As the day now approached on which she was to depart
this life -- a day which thou knewest, but which we did not -- it
happened (though I believe it was by thy secret ways arranged)
that she and I stood alone, leaning in a certain window from which
the garden of the house we occupied at Ostia could be seen. Here
in this place, removed from the crowd, we were resting ourselves
for the voyage after the fatigues of a long journey.
We were conversing alone very pleasantly and "forgetting
those things which are past, and reaching forward toward those
things which are future."[293] We were in the present -- and in
the presence of Truth (which thou art) -- discussing together what
is the nature of the eternal life of the saints: which eye has not
seen, nor ear heard, neither has entered into the heart of
man.[294] We opened wide the mouth of our heart, thirsting for
those supernal streams of thy fountain, "the fountain of life"

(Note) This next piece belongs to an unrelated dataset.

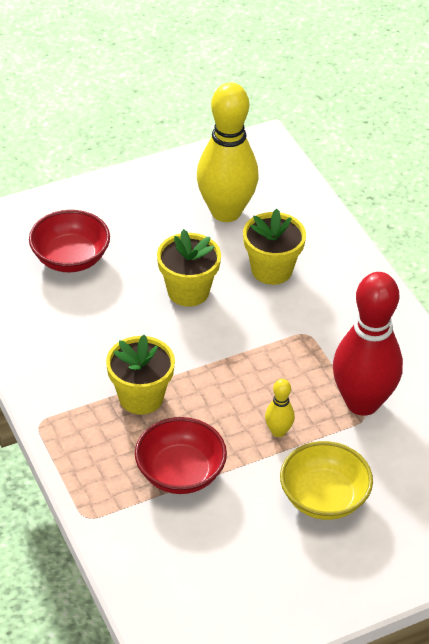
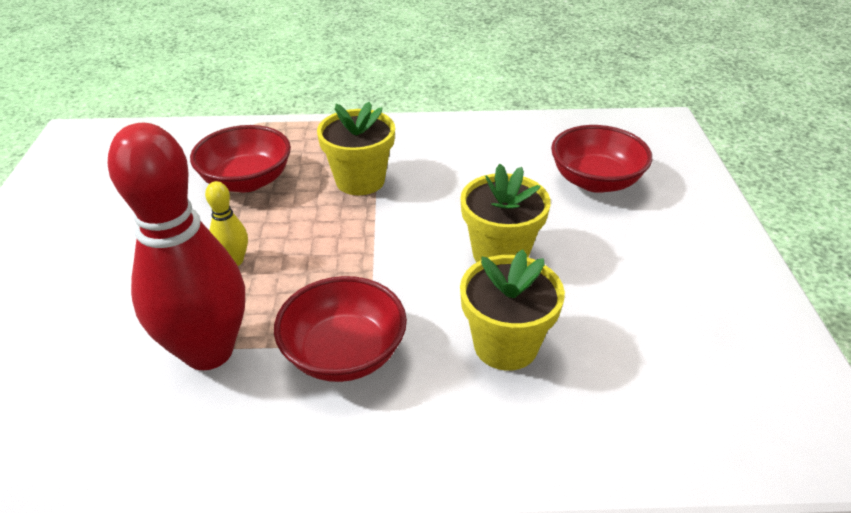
camera: 115 degrees right, 5 degrees down
yellow bowling pin [197,82,259,222] -> none
yellow bowl [280,441,373,520] -> none
none -> red bowl [274,276,407,382]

which is with thee,[295] that we might be sprinkled with its
waters according to our capacity and might in some measure weigh
the truth of so profound a mystery.
24. And when our conversation had brought us to the point
where the very highest of physical sense and the most intense
illumination of physical light seemed, in comparison with the
sweetness of that life to come, not worthy of comparison, nor even
of mention, we lifted ourselves with a more ardent love toward the
Selfsame,[296] and we gradually passed through all the levels of
bodily objects, and even through the heaven itself, where the sun
and moon and stars shine on the earth.